Now, that's a, you know, that's the right thing to say, but it's a very strange state of affairs when an agency many people consider to be the very embodiment of heavy handed policing has to tell its employees to ignore the president of the United States because he's being too thuggish.
DEAN BECKER: Yeah. Yeah. And your third point, please, sir.
PHIL SMITH: Third point: The DEA is having to fend off the Trump Sessions obsession with MS-13. You know, that's the Salvadorean, actually Salvadorean American gang.
DEAN BECKER: Tattooed up real good, yeah.
PHIL SMITH: Yeah, not really a nice bunch of folks, and Trump loves to fulminate against them. But he never mentions they're origins, and I want to take a moment to mention their origins. I mean, MS-13 is the result of Reagan's policy of interfering in the Salvadorean civil war in the 1980s, generating, you know, siding with a rightwing military dictator -- dictatorship, which generated hundreds of thousands of Salvadorean refugees, going to places like Los Angeles, where the kids growing up there formed gangs in self-defense because they weren't Mexican or black.
And then some of them would get deported, because they get, committed crimes in the US and got sent back to El Salvador, and created a criminal milieu that's now international. So, I just want to point out the origins of MS-13 have large, long roots in US foreign policy decisions. Something for us to keep in mind.
DEAN BECKER: Well --
PHIL SMITH: Anyway, Trump and Sessions both have declared war on MS-13. They both insist that breaking up MS-13 will be a great victory in the war on drugs, and they're pressuring the DEA to specifically target them. This is really dog-whistle politics. Trump's using highly emotive rhetoric, the victims are beautiful, MS-13 are horrible, animals.

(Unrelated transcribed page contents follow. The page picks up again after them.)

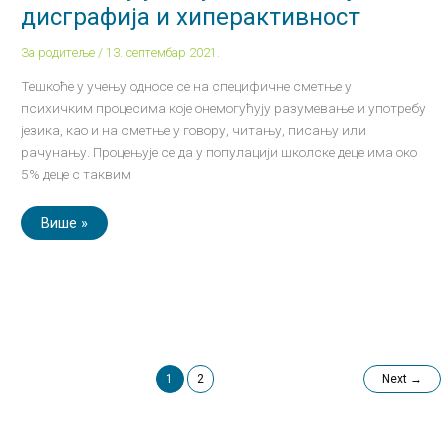
дисграфија
дисграфија и хиперактивност
и
хиперактивност
За родитеље
/
13. септембар 2021.
Тешкоће у учењу односе се на специфичне сметње у
психичким процесима које онемогућују разумевање и употребу
језика, као и на сметње у говору, читању, писању или
рачунању. Процењује се да у популацији школске деце има око
5% деце с таквим
Више »
1
2
Next
→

RAY HILL: Yeah, they're an easy target to, hey, look at this bright object rather than deal with what else is going on.
DEAN BECKER: Well, and the, what's never included in that equation is the fact that they busted El Chapo Guzman, and the drug flow didn't stop, it didn't do a dang thing, at all. It just meant a little more violence to determine who was going to actually smuggle the stuff, but it certainly didn't slow the flow, so to speak. Phil, we've got just about a minute left. I want to give you a chance to tell us what you're going to have on the Drug War Chronicle here in the coming days, and maybe share your website with the listeners.
PHIL SMITH: Well, I'm going to have the story about the DEA looking good in comparison to Trump and Sessions, that should be up at some point this weekend. I've also got a story, a nice little story about how a Colorado county is now sending 200 students to college with scholarships based on marijuana taxes.
DEAN BECKER: Well, I tell you, Phil, I do got to cut it there, I guess, we've got to get out of here pretty quick. Once again, folks, you've been listening to Mister Phil Smith. You can check out his website, StopTheDrugWar.org. We've got to get out of here so I'll just say this, that as always, I remind you folks that because of prohibition you don't know what's in that bag. Please be careful. And join us next week.
PHIL SMITH: Good night.
DEAN BECKER: To the Drug Truth Network listeners around the world, this is Dean Becker for Cultural Baggage and the unvarnished truth. Cultural Baggage is a production of the Pacifica Radio Network, archives are permanently stored at the James A. Baker III Institute for Public Policy. And we are all still tap dancing on the edge of an abyss.